Ask HN: Have you ever done an apprenticeship? How was it? - PodCurator
======
sloaken
I used to work for a company that had students come in for a few months. In
most areas they were treated as glorified secretaries. In my group we were so
short handed on developers that I had them do real work. In my time I had 10.
4 were offered and took jobs, one would have been offered a job but he never
applied, 1 was a complete waste (did not speak English), one never finished
his degree.

From a team lead perspective I loved working with the kids because they
challenged me. They made me validate what I knew. Although they would accept
'because I say', the next week they asked again. They also took a lot of my
time, and if I did not meet with anyone of them regularly they tended to go
sideways and generate crap. In hindsight, each day I should have spent 15 mins
with each.

As for the students, it provides a good grounding in what real life is.
Warning, do not do more than 6 months without 6 months of schooling. We had a
few who started working full time, and part time with school. Many of those
never graduated. When layoffs came the students were early victims.

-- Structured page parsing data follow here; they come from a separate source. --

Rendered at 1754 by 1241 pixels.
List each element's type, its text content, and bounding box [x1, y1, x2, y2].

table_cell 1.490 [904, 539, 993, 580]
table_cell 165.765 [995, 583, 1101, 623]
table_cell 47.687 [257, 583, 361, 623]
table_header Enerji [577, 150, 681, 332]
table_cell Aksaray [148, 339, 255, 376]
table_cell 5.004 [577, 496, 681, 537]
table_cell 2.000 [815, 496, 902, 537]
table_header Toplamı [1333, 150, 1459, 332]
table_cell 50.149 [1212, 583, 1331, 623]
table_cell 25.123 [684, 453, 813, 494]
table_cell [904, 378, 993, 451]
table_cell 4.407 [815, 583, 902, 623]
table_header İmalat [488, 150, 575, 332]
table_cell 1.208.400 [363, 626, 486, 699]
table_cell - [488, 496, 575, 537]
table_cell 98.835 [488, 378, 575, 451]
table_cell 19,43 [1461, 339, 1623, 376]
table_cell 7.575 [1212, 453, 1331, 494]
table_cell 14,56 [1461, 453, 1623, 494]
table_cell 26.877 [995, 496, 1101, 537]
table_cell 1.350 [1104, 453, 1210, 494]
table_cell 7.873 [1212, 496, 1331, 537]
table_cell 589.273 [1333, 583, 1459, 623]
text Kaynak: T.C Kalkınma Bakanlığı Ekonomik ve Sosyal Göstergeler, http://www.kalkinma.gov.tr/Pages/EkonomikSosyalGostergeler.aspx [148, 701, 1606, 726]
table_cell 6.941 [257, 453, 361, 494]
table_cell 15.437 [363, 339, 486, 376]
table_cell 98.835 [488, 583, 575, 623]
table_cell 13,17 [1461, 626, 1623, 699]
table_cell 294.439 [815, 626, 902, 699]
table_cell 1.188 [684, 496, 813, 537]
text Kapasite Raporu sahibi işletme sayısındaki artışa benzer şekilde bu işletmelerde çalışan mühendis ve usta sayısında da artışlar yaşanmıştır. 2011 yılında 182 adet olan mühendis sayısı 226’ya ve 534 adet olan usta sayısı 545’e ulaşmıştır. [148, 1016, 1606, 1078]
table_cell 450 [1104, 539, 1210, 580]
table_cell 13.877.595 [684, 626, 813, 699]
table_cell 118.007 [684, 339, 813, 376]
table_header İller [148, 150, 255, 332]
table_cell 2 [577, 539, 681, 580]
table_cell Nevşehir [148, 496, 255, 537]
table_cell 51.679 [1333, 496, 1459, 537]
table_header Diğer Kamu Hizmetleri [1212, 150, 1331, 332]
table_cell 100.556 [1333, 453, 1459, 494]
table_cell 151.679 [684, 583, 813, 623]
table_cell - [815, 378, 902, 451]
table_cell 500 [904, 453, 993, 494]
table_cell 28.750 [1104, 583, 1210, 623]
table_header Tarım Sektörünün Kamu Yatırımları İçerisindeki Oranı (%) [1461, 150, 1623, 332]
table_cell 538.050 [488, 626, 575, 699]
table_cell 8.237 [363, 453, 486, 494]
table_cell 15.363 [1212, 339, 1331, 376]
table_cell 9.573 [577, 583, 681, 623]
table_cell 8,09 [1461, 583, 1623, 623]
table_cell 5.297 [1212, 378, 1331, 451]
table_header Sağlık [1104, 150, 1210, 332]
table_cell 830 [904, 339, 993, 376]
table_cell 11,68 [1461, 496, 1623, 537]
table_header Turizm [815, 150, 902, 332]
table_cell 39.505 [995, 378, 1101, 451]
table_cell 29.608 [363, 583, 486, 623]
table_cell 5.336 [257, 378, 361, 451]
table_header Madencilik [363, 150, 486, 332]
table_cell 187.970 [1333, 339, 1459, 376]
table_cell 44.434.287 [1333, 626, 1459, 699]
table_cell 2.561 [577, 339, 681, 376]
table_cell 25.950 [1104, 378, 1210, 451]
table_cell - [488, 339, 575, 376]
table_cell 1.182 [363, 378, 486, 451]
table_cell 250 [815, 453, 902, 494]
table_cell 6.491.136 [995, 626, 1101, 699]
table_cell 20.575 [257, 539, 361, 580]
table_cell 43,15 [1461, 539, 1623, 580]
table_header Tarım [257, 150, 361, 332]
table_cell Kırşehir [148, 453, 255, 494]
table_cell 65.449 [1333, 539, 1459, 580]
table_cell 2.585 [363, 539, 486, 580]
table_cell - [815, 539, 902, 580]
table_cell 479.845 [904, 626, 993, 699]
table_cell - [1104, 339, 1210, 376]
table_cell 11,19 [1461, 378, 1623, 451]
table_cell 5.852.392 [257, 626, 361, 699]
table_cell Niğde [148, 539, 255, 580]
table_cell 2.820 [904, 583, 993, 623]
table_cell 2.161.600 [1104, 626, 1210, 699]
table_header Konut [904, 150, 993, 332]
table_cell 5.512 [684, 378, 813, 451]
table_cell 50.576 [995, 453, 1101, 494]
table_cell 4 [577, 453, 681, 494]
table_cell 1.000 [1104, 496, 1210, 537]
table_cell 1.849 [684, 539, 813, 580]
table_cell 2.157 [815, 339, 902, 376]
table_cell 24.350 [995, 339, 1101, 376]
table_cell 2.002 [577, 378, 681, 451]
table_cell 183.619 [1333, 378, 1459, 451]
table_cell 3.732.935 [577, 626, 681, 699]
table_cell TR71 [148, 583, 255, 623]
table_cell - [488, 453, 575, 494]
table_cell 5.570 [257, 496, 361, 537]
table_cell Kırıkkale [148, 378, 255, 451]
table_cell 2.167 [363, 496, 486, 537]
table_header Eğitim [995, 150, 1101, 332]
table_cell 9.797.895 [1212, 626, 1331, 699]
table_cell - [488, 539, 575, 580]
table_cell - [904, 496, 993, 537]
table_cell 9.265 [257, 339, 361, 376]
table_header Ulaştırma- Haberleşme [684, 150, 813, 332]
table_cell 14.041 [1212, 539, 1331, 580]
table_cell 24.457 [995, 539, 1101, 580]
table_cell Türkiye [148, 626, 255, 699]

My boss really liked the students because they did not come out of his budget.
HR paid for the, as they saw it as a recruiting tool.

------
lukaszkups
yeah, that was my first commercial experience. It was paid one, not much, but
still a nice addition to my wallet while being an University student.

They even not required me to show every day in the office but I did anyway.
I've learned there many things I haven't used before (or got to know at the
University) like git, open source contributions/culture, getting used to linux
terminal etc.

I think it had very significant impact on where and who I am today.

It was a great summer.